Even long before the Iraq War, Garmo felt she had a calling to become a humanitarian. She remembers watching conflict abroad erupt and becoming devastated.
She knew deep down inside that one day she would help victims of war.
Finding purpose in life through humanitarian work
Garmo's role as a humanitarian has brought purpose to her life.
"I feel like this is a part of my life. It is the most important part of my life. I am delivering. When you deliver you do not stop," she said.
"I feel like there is meaning to my life now. It changed my life."
Garmo has witnessed the devastating toll of the war on Iraqis firsthand.
"You see all these people who lost legs. If you see their reports you will not be able to sleep at night," Garmo said. "You are seeing so much blood and body parts."
Garmo uses social media to help spread awareness on the plight of Iraqis. Many of the videos she posts help capture the situation facing victims of war back home.
Garmo has also made humanitarian trips to Honduras and Jordan to help refugees of the ongoing Syrian crisis.
Many Iraqis complain the quality of life has deteriorated since the start of the Iraq War.
"Many of the people I helped on this trip are young college students and were bombed. A lot of these people had good homes, good jobs. They came from wealthy families, and now you see them begging in the streets," she said.
Being a businesswoman and humanitarian is challenging.
"My back hurts and I have serious knee problems," said Garmo. "You know what, I am still alive. I am still surviving and that is all that matters."
She used to own three pharmacies, and has one pharmacy now.
Managing three pharmacies and working as a humanitarian was too difficult. She had to choose between the two.
"I had to choose between running three pharmacies and my charity. I couldn't manage three pharmacies doing this type of work. Of course, I am happier with my decision," Garmo said.
Witnessing the devastation abroad has made her think differently about things.
"Being a businesswoman, I don't buy expensive stuff for myself.
I don't care for materialistic things at all. I know three purses can bring one child back.
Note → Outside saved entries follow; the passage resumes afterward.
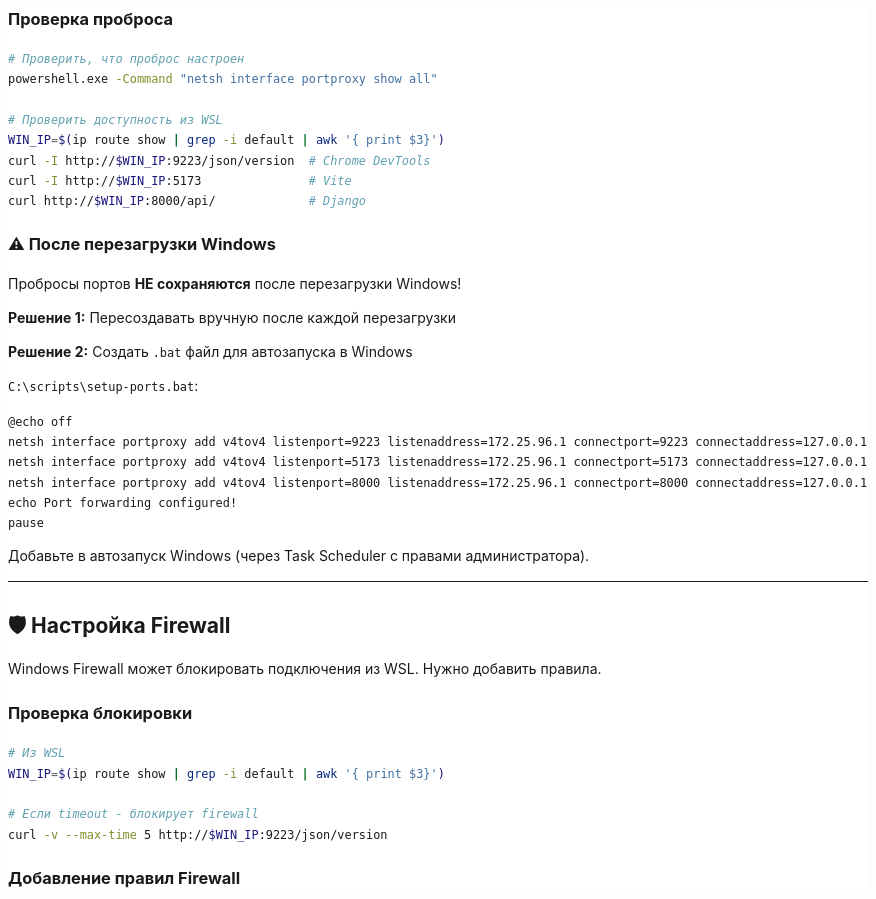 ### Проверка проброса

```bash
# Проверить, что проброс настроен
powershell.exe -Command "netsh interface portproxy show all"

# Проверить доступность из WSL
WIN_IP=$(ip route show | grep -i default | awk '{ print $3}')
curl -I http://$WIN_IP:9223/json/version  # Chrome DevTools
curl -I http://$WIN_IP:5173               # Vite
curl http://$WIN_IP:8000/api/             # Django
```

### ⚠️ После перезагрузки Windows

Пробросы портов **НЕ сохраняются** после перезагрузки Windows!

**Решение 1:** Пересоздавать вручную после каждой перезагрузки

**Решение 2:** Создать `.bat` файл для автозапуска в Windows

`C:\scripts\setup-ports.bat`:
```batch
@echo off
netsh interface portproxy add v4tov4 listenport=9223 listenaddress=172.25.96.1 connectport=9223 connectaddress=127.0.0.1
netsh interface portproxy add v4tov4 listenport=5173 listenaddress=172.25.96.1 connectport=5173 connectaddress=127.0.0.1
netsh interface portproxy add v4tov4 listenport=8000 listenaddress=172.25.96.1 connectport=8000 connectaddress=127.0.0.1
echo Port forwarding configured!
pause
```

Добавьте в автозапуск Windows (через Task Scheduler с правами администратора).

---

## 🛡️ Настройка Firewall

Windows Firewall может блокировать подключения из WSL. Нужно добавить правила.

### Проверка блокировки

```bash
# Из WSL
WIN_IP=$(ip route show | grep -i default | awk '{ print $3}')

# Если timeout - блокирует firewall
curl -v --max-time 5 http://$WIN_IP:9223/json/version
```

### Добавление правил Firewall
I know where that money can go," she said.
Iraqis await humanitarian's return
Besides medical supplies, Garmo has delivered medicine, clothes, diapers, hygiene products and thousands of walkers and wheelchairs among other items to internally displaced Iraqis and Syrian refugees.
"There are no jobs. There is no money for going to the doctor or for people to rebuild their homes. The health sector is worse than ever. There are so many people with congenital diseases and cancer. They have to die. That is because they don't have money and they are lacking a good education," Garmo said.
She managed to build a dental clinic in Iraq which needs support in order remain open.
Garmo frequently receives messages from Iraqis requesting help. This is why many Iraqis are already awaiting her next visit.
However, her resources are limited and helping everyone just is not possible.
"For some people, even if I cannot deliver, they will understand. Sometimes, I don't have enough. They don't get mad. They are patient. They love me to death. If I can't this time, there is next time. For all the people I could not reach because I didn't have enough, I am still going on humanitarian missions. We are still here. We still have wheelchairs. We still have a lot of supplies," she said.
She is not sure when her next humanitarian trip will happen. That depends on when she raises enough money.
Garmo has not always been able to raise enough money and used her own at times.
"That is the only way, and I wish I didn't have to do that, but it is the only way," Garmo said.
Even as much as a quarter can go a long way in Iraq, she explained.
"I witnessed a girl buying a sandwich for 22 cents. If each person donates a dollar, you can buy four sandwiches," Garmo said.
Garmo's passion for humanitarian work appears to be stronger than ever.
"I believe no one will stop me in my mission, because when you do this for the world, we just need to care without expecting anything back, and God will make it continue," she said.